Olivia Dembie is an award-winning student and writer at BHSEC, Cleveland-West.
BardVERSE: What’s been your favorite essay you’ve written at Bard? Why?
Olivia: My favorite essay at Bard is the first essay I wrote as a ninth grader. In the poetry unit, I wrote about Langston Hughes and the ways in which his writing mirrors the Blues genre of music. This essay is special to me because I was able to write about something that I am very passionate about — music — in an analytical way. Writing this essay was so enjoyable because it was thrilling to write about a passion and interest of mine for a school assignment, while still learning how to write a paper along the way. I love looking back at it sometimes to see how my writing has changed, but also to see how certain components of my writing style have remained over time. Writing this essay challenged me because I was used to simply answering comprehension prompts at my previous school. But this essay forced me to think critically to prove my argument. I did not realize that I was longing for creative stimulation, and I really put a lot of energy and effort into this paper. This essay also gave me a taste of what the rest of my experience at Bard would be like. The next few years at Bard would not be mindlessly writing answers to empty questions, but would entail challenging, fulfilling, and enjoyable work that would help me understand myself.

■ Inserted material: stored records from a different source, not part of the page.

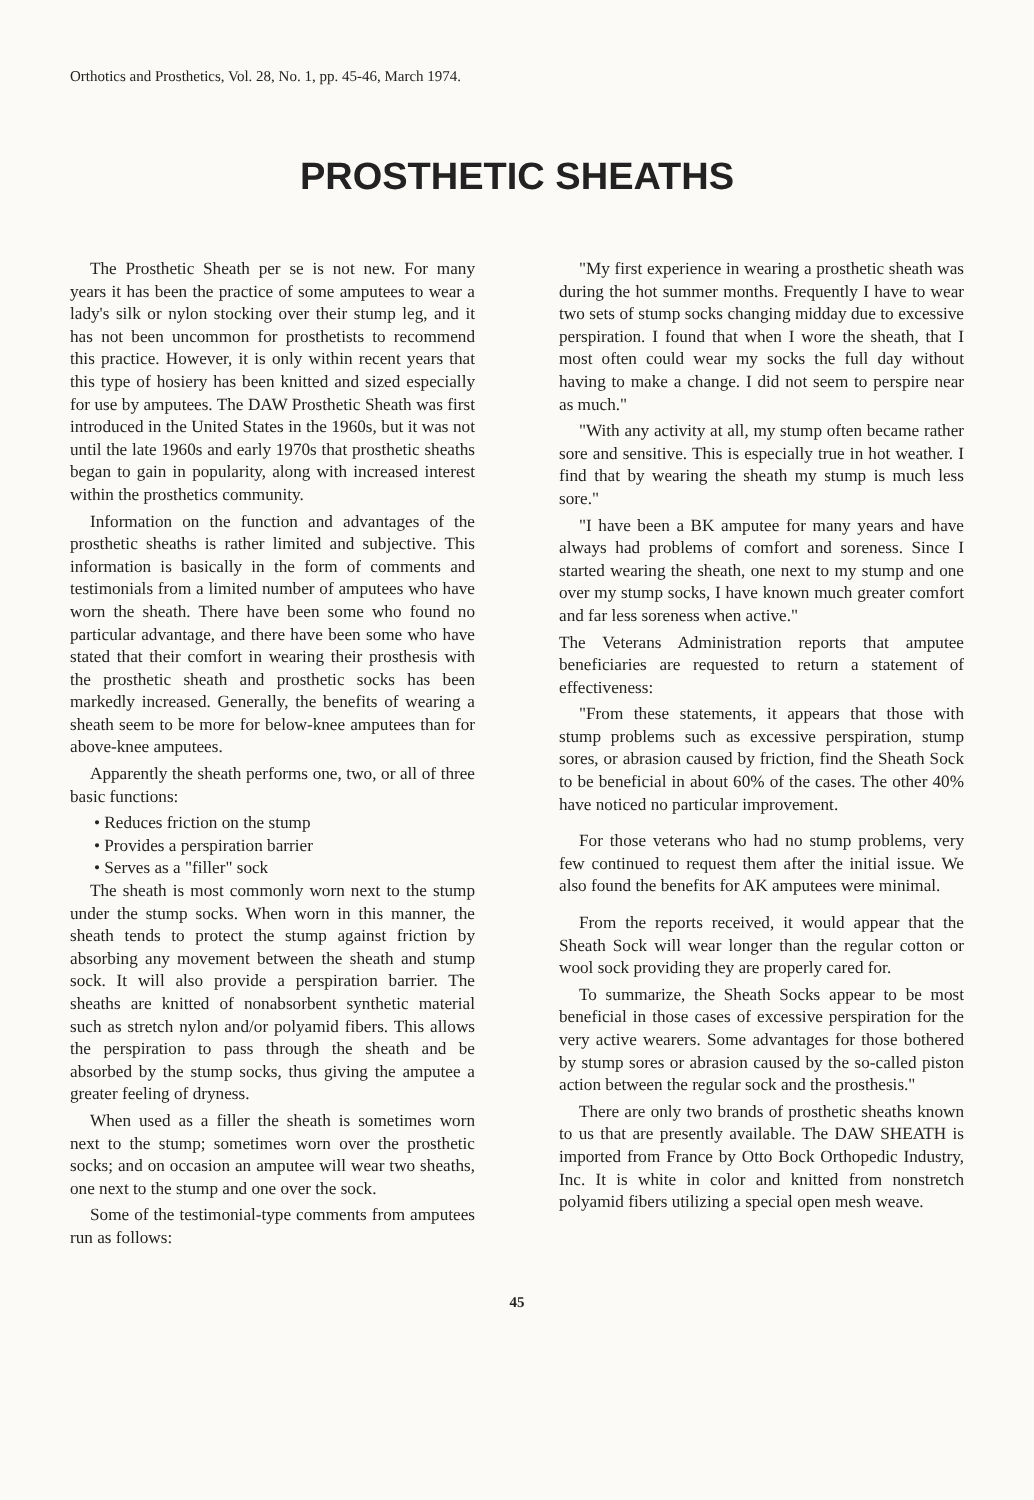Orthotics and Prosthetics, Vol. 28, No. 1, pp. 45-46, March 1974.
PROSTHETIC SHEATHS
The Prosthetic Sheath per se is not new. For many years it has been the practice of some amputees to wear a lady's silk or nylon stocking over their stump leg, and it has not been uncommon for prosthetists to recommend this practice. However, it is only within recent years that this type of hosiery has been knitted and sized especially for use by amputees. The DAW Prosthetic Sheath was first introduced in the United States in the 1960s, but it was not until the late 1960s and early 1970s that prosthetic sheaths began to gain in popularity, along with increased interest within the prosthetics community.
Information on the function and advantages of the prosthetic sheaths is rather limited and subjective. This information is basically in the form of comments and testimonials from a limited number of amputees who have worn the sheath. There have been some who found no particular advantage, and there have been some who have stated that their comfort in wearing their prosthesis with the prosthetic sheath and prosthetic socks has been markedly increased. Generally, the benefits of wearing a sheath seem to be more for below-knee amputees than for above-knee amputees.
Apparently the sheath performs one, two, or all of three basic functions:
• Reduces friction on the stump
• Provides a perspiration barrier
• Serves as a "filler" sock
The sheath is most commonly worn next to the stump under the stump socks. When worn in this manner, the sheath tends to protect the stump against friction by absorbing any movement between the sheath and stump sock. It will also provide a perspiration barrier. The sheaths are knitted of nonabsorbent synthetic material such as stretch nylon and/or polyamid fibers. This allows the perspiration to pass through the sheath and be absorbed by the stump socks, thus giving the amputee a greater feeling of dryness.
When used as a filler the sheath is sometimes worn next to the stump; sometimes worn over the prosthetic socks; and on occasion an amputee will wear two sheaths, one next to the stump and one over the sock.
Some of the testimonial-type comments from amputees run as follows:
"My first experience in wearing a prosthetic sheath was during the hot summer months. Frequently I have to wear two sets of stump socks changing midday due to excessive perspiration. I found that when I wore the sheath, that I most often could wear my socks the full day without having to make a change. I did not seem to perspire near as much."
"With any activity at all, my stump often became rather sore and sensitive. This is especially true in hot weather. I find that by wearing the sheath my stump is much less sore."
"I have been a BK amputee for many years and have always had problems of comfort and soreness. Since I started wearing the sheath, one next to my stump and one over my stump socks, I have known much greater comfort and far less soreness when active."
The Veterans Administration reports that amputee beneficiaries are requested to return a statement of effectiveness:
"From these statements, it appears that those with stump problems such as excessive perspiration, stump sores, or abrasion caused by friction, find the Sheath Sock to be beneficial in about 60% of the cases. The other 40% have noticed no particular improvement.
For those veterans who had no stump problems, very few continued to request them after the initial issue. We also found the benefits for AK amputees were minimal.
From the reports received, it would appear that the Sheath Sock will wear longer than the regular cotton or wool sock providing they are properly cared for.
To summarize, the Sheath Socks appear to be most beneficial in those cases of excessive perspiration for the very active wearers. Some advantages for those bothered by stump sores or abrasion caused by the so-called piston action between the regular sock and the prosthesis."
There are only two brands of prosthetic sheaths known to us that are presently available. The DAW SHEATH is imported from France by Otto Bock Orthopedic Industry, Inc. It is white in color and knitted from nonstretch polyamid fibers utilizing a special open mesh weave.
45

BardVERSE: What’s your favorite book you’ve read at Bard and why?
Olivia: One of my favorite books from a class at Bard is The Great Gatsby. Recently, I have begun reading the book again with a newfound appreciation for the novel. The first time I read the book was in the ninth grade, and I sometimes found the decorative language to be frustrating because it was challenging to uncover certain events or plot points. Reading the book a second time allows me to realize that each word is chosen so precisely, each sentence either delicately foreshadows future events, or presents an opportunity for symbolic interpretation through the variety of colors, emblematic objects, or character interactions and dialogue. The Great Gatsby helped me improve my comprehension and analysis skills, and taught me lessons that I now find valuable. The book taught me the danger in idealizing a person or concept. Dreams and ideas of a person or concept can spiral out of control and drive an unreasonable obsession, which can negatively impact many people. Chasing after an obsession with a lack of regard for others or further reasoning can hurt everyone involved. Revisiting this topic after having a better understanding of myself and my values has been very exciting, and I now appreciate the book further.
BardVERSE: What advice do you have for writers at Bard?
Olivia: I would tell other writers at Bard to get comfortable with their first drafts. I would suggest to get comfortable writing first drafts and sharing them for further revision. Writing a first draft has always been one of the hardest parts of writing a paper for me because I have an unreasonably high expectation of what my paper should look and sound like in this beginning stage. Sometimes I would focus so much on making my paper sound like a professional and refined paper that I would lose creativity and motivation because of the pressure I put on myself. It became daunting to start writing a paper, because I would begin writing with the fear that it would not be good according to my expectations. So, my advice to other writers is to just begin writing your first draft and do not stop. Pour all of your ideas out, because that is what this stage of the writing process is all about. You can revise your essay later, just focus on finding your thoughts within that first draft, and organize them later. Embrace the fact that a quality first draft is unlikely. Strive for creative thoughts and try to search for your ideas in your first draft. Next, revise as much as possible. Ask different people to review, proofread, or edit your papers so that you have multiple perspectives on how to improve. There is always room to revise, but try to revise to the point where you can feel proud of your work. That pride in your effort and paper is one of the most rewarding feelings in writing.